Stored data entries
##############################
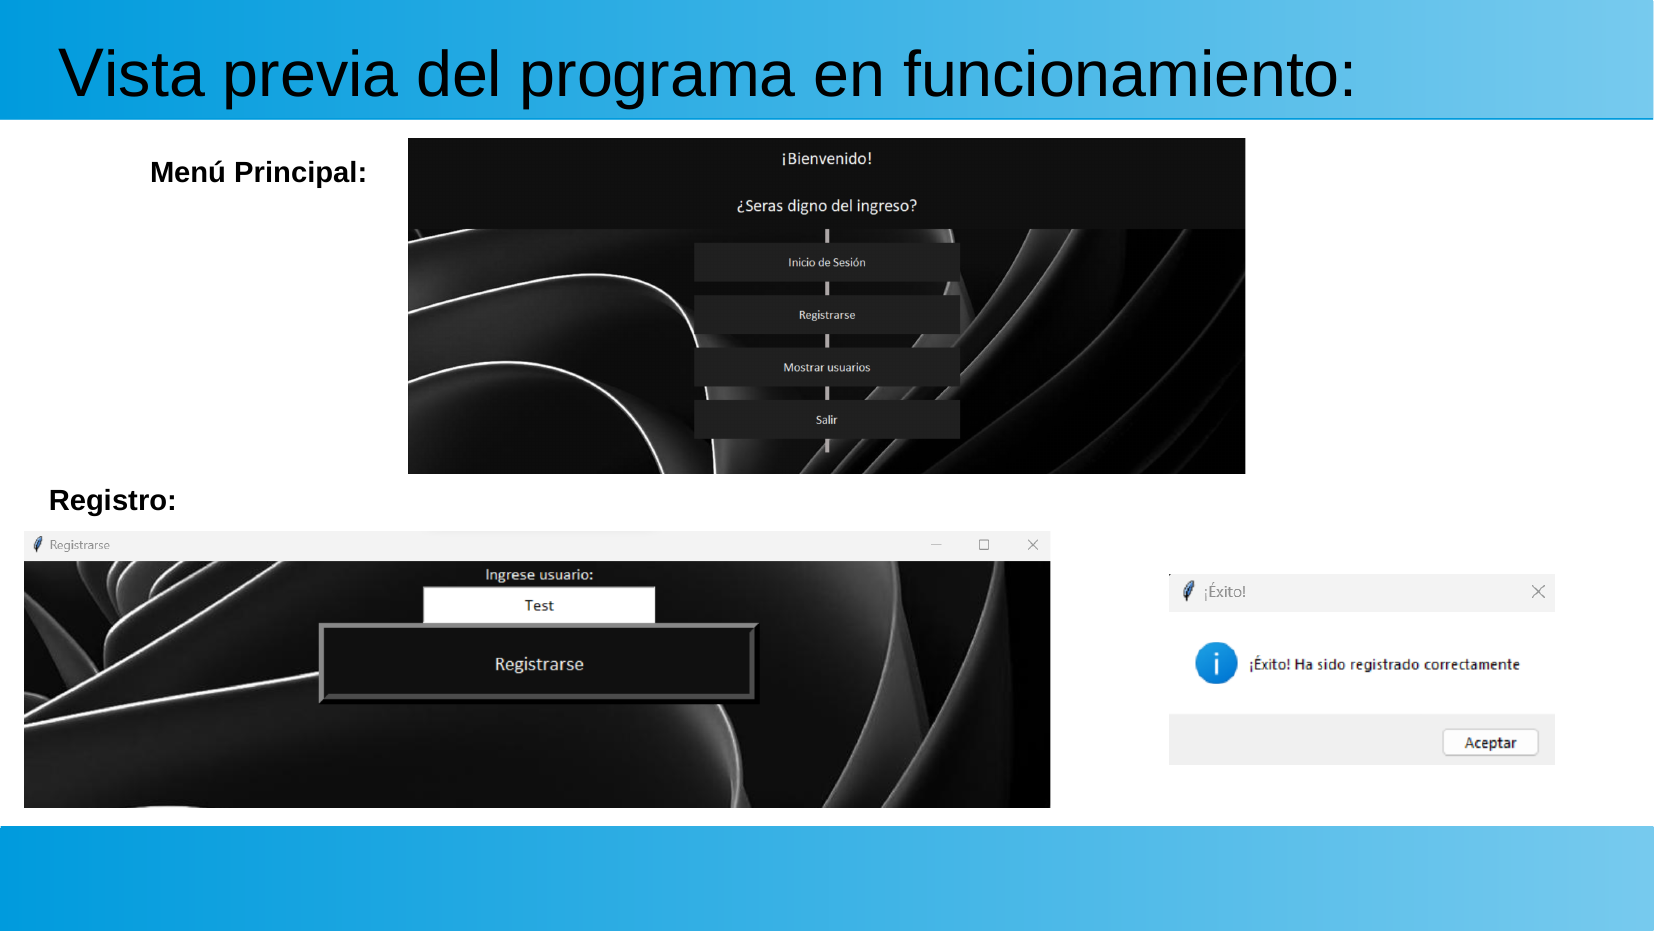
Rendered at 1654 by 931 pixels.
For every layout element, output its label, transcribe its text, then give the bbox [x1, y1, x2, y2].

picture [1169, 574, 1555, 765]
text_box Menú Principal: [135, 138, 388, 204]
picture [408, 138, 1246, 474]
picture [24, 531, 1051, 808]
text_box Registro: [34, 465, 216, 531]
title Vista previa del programa en funcionamiento: [59, 29, 1595, 108]
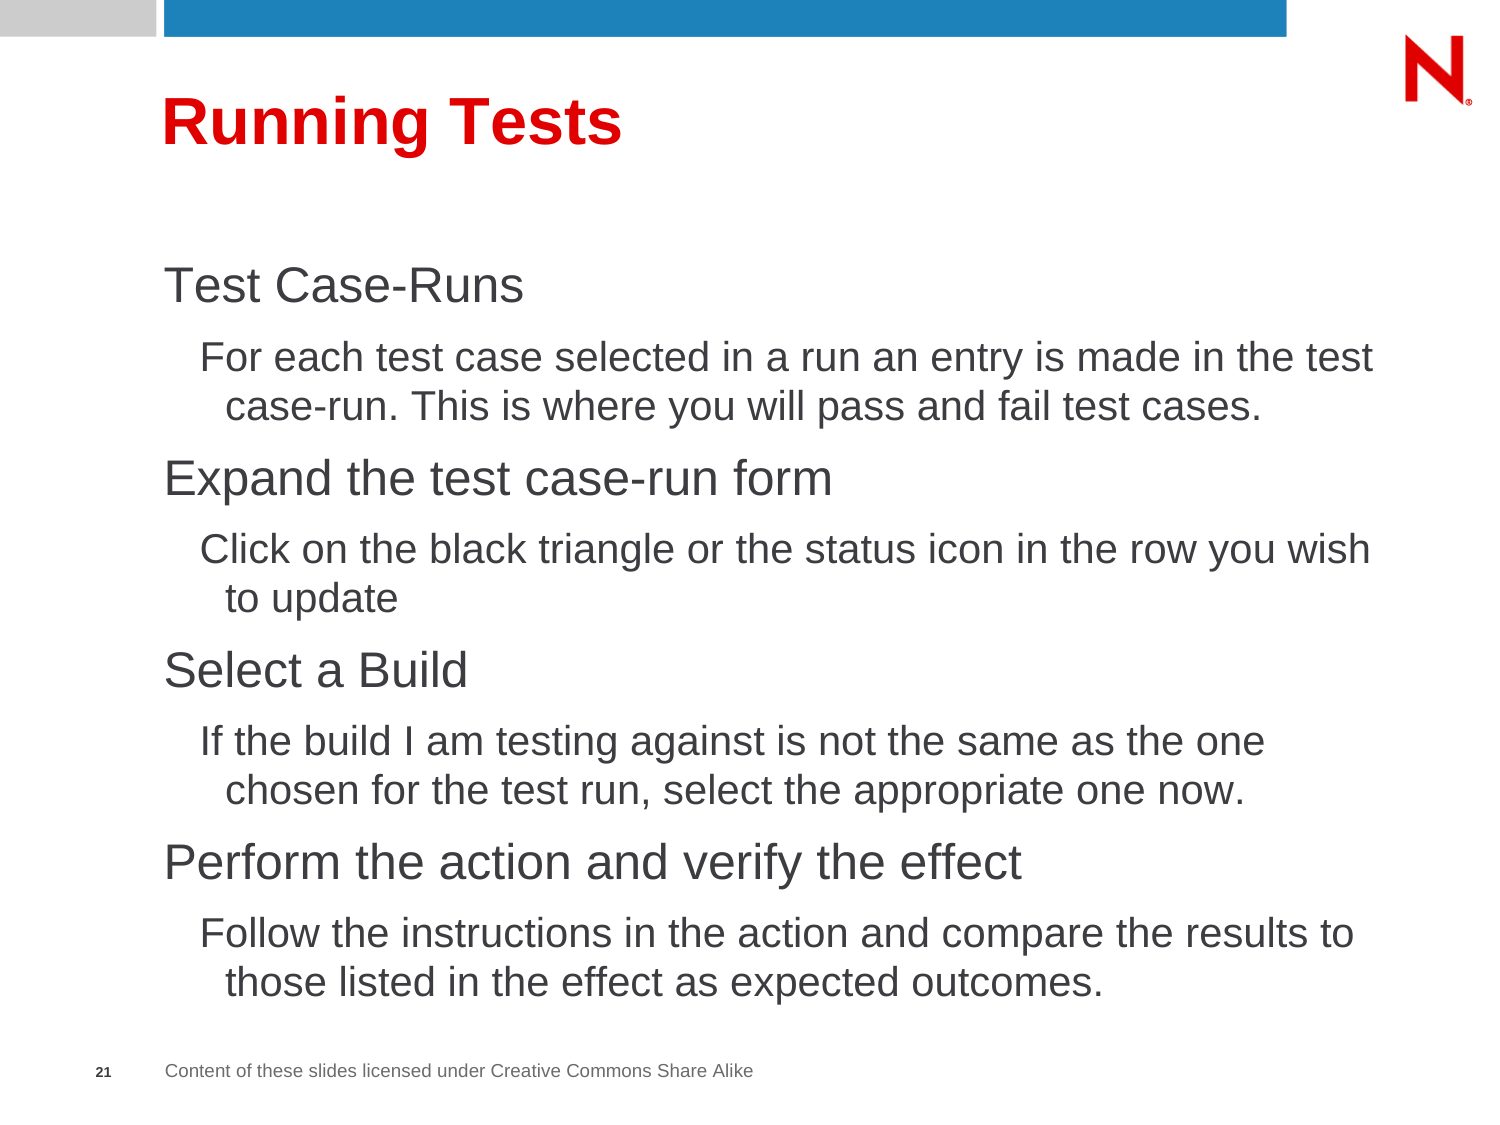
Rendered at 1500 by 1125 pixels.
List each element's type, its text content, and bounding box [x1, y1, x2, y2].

list Test Case-Runs For each test case selected in a run an entry is made in the test case-run. This is where you will pass and fail test cases. Expand the test case-run form Click on the black triangle or the status icon in the row you wish to update Select a Build If the build I am testing against is not the same as the one chosen for the test run, select the appropriate one now. Perform the action and verify the effect Follow the instructions in the action and compare the results to those listed in the effect as expected outcomes. [163, 254, 1404, 1029]
picture [1403, 32, 1473, 107]
title Running Tests [161, 41, 1383, 205]
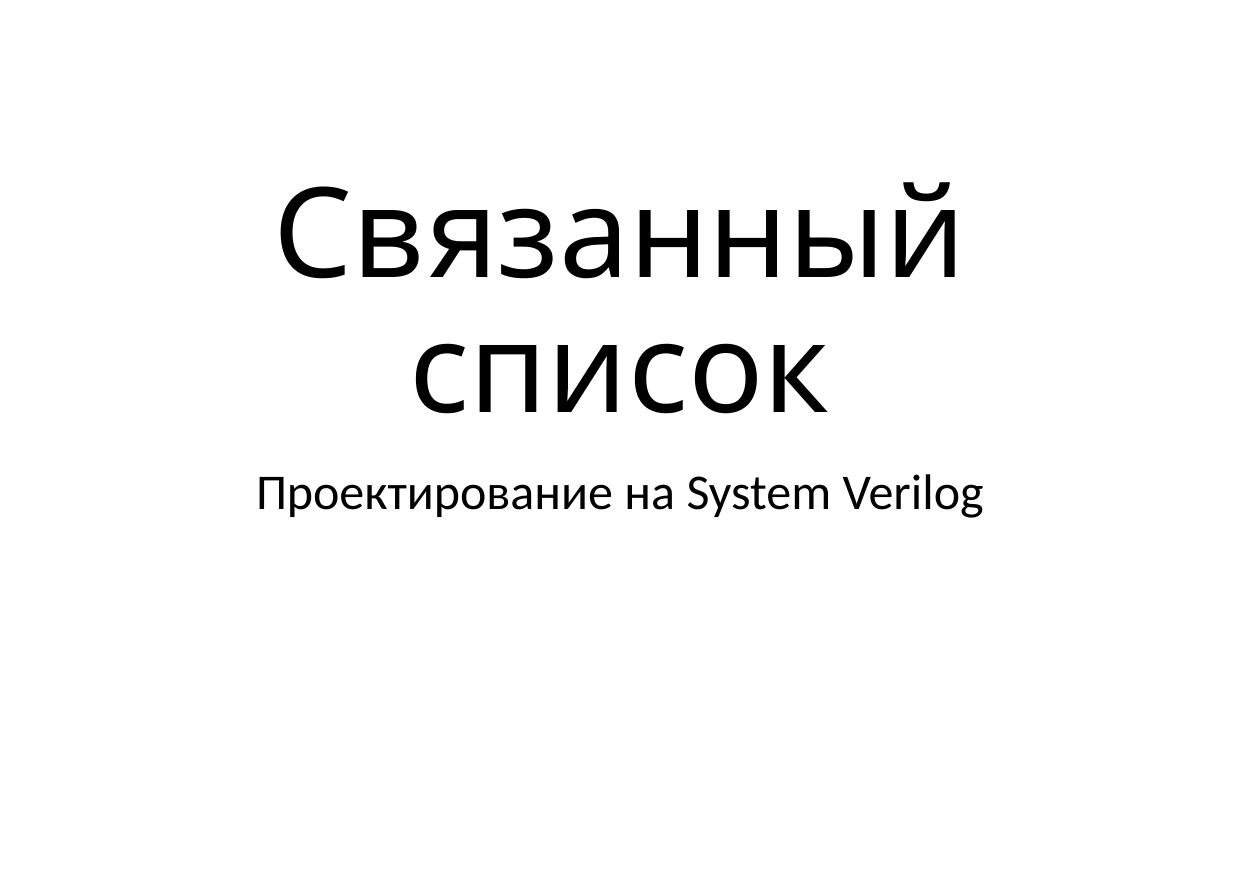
##############################
STATED EXERCISE:
Arrange every line of the material above as a Markdown table with two columns, Row and Line. Number the rows, skip blank lines, and leave the pictures out of the answer.

FULL OUTPUT:
| Row | Line |
|---|---|
| 1 | Rendered at 1654 by 931 pixels. |
| 2 | For every layout element, output its label, transcribe its text, then give the bbox [x1, y1, x2, y2]. |
| 3 | picture [1169, 574, 1555, 765] |
| 4 | text_box Menú Principal: [135, 138, 388, 204] |
| 5 | picture [408, 138, 1246, 474] |
| 6 | picture [24, 531, 1051, 808] |
| 7 | text_box Registro: [34, 465, 216, 531] |
| 8 | title Vista previa del programa en funcionamiento: [59, 29, 1595, 108] |
| 9 | Rendered at 1500 by 1125 pixels. |
| 10 | List each element's type, its text content, and bounding box [x1, y1, x2, y2]. |
| 11 | list Test Case-Runs For each test case selected in a run an entry is made in the test case-run. This is where you will pass and fail test cases. Expand the test case-run form Click on the black triangle or the status icon in the row you wish to update Select a Build If the build I am testing against is not the same as the one chosen for the test run, select the appropriate one now. Perform the action and verify the effect Follow the instructions in the action and compare the results to those listed in the effect as expected outcomes. [163, 254, 1404, 1029] |
| 12 | picture [1403, 32, 1473, 107] |
| 13 | title Running Tests [161, 41, 1383, 205] |